Son los míos, me consuela
saber que en sus pechos
está el centro del mundo
Luis Fernández Roces, Viejos minerales
3
Quienes observan el movimiento de las estrellas
o la traición de la coralina
o la germinación del xilandro
o el nacimiento del agua
en las entrañas de la tierra,
no son otra cosa que teólogos
que diseñan dioses para permitir al hombre
unir a su muerte la sonrisa
dibujada en la geografía cobriza de su rostro.
El dios infinito de la lluvia
ve cómo germinan líquenes y musgos.
El agua es el principio de las cosas.
Está escrito también
en el rostro de mi madre
que contempla el discurso permanente del tiempo
dibujado en las aguas del Bernesga.
Ve pasar el agua y la vida
desde la ventana.
Y me ve, justo al lado del puente,
llenar los calderos en la fuente,
sujetarlos al marco de madera
y colgarlos al cuello de la niñez.
El agua era la fertilidad de la pobreza.
Cuando el dios Chak
permite la lluvia en Chichén-Itzá,
yo contemplo la jungla infinita.
El agua es el principio de la vida.
Lo veo escrito allá, muy lejos,
en el río de la infancia,
en los ojos de mi madre
por los que un día empecé a trepar
a estos mundos y a estos sueños,
a estas pirámides habitadas por los dioses
y los sueños que aún me tienen vivo.
6
Es amarilla la mirada
que yo detengo en Faya,
la patria ya lejana de una niñez de moras y de arándanos.
Es amarilla
esta tarde lluviosa y gris de principios de noviembre.
Y sueño con la ternura del corazón
puesta en la mano cálida de una hermosa niña
que me mira cuando digo Daniela,
cuando repito Daniela
y no sepa pronunciar su nombre
en fula, jola, wolof ni mandinga.
Me arrastra su mirada,
como la semilla poderosa del amor,
río Gambia adentro, en busca de una isla diminuta
en que la esclavitud
aún resuena a vergüenza y nombre propio.
Tiene nombre de santo la isla de esta negritud,
cerca de otras islas de Perros o Pelícanos,
camino de Juffure,
camino de un hombre que convirtió en símbolo la libertad:
Kunta Kinte resuena como un trueno
—katunga, salunga, barunga—
en los ojos de quienes tienen sólo tiempo
para morir sin aspavientos,
víctimas del óxido de la ceguera y el olvido.

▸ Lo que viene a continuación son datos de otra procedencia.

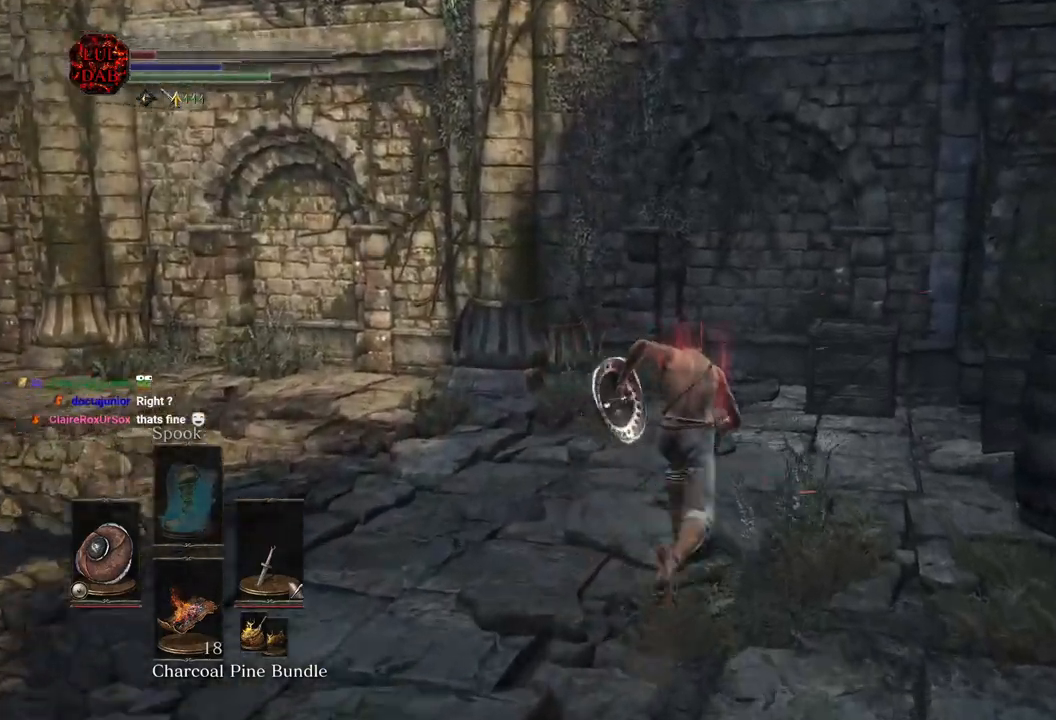
{"dt_ms": 500, "buttons": ["CIRCLE"], "left_stick": "up", "right_stick": "left", "events": [[383, "right_stick", "up-left"], [483, "right_stick", "left"]]}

Es lo mismo morir sobre caña de bambú
o sobre el mar hermoso del atardecer en Kanje
o en el silencio de los cocodrilos
que custodian la laguna sagrada de Kachi-Kali.
Veo también la muerte
en el retorno de esta tarde gris de noviembre.
Chapas de madera protegen las puertas
de la lluvia y del invierno.
El óxido empieza a adueñarse de otra casa.
El olvido
se adueña de los hombres y su historia.
El olvido huele a incienso.
Me lo recuerda el brujo
(samjara, batunga, kamjara)
que dibuja sobre las manos mi futuro
cuando retumban los tambores
en el silencio clamoroso de la selva.
Esparce sangre por los ríos de la palma
con las garras del águila
que un día sobrevoló la espesura tupida de estos bosques.
Y la asperje con el agua nutrida con las vísceras
de todos los animales que soñaron ascender a sus cimas vegetales.
La suerte —dijo— está en la corriente de las aguas.
Ya sabía yo de niño
que el agua es un camino lento y largo.
Sólo que el agua del Bernesga
se perdía pronto y para siempre entre unas rocas,
negándonos la anchura infinita de otros mundos.
En esta tarde roja
la jacaranda pone sordina a la memoria.
Y la luz africana surgida de un sonido misterioso
—bambalá, bambalú, bambalé—
pone sueños en la palabra y la esperanza.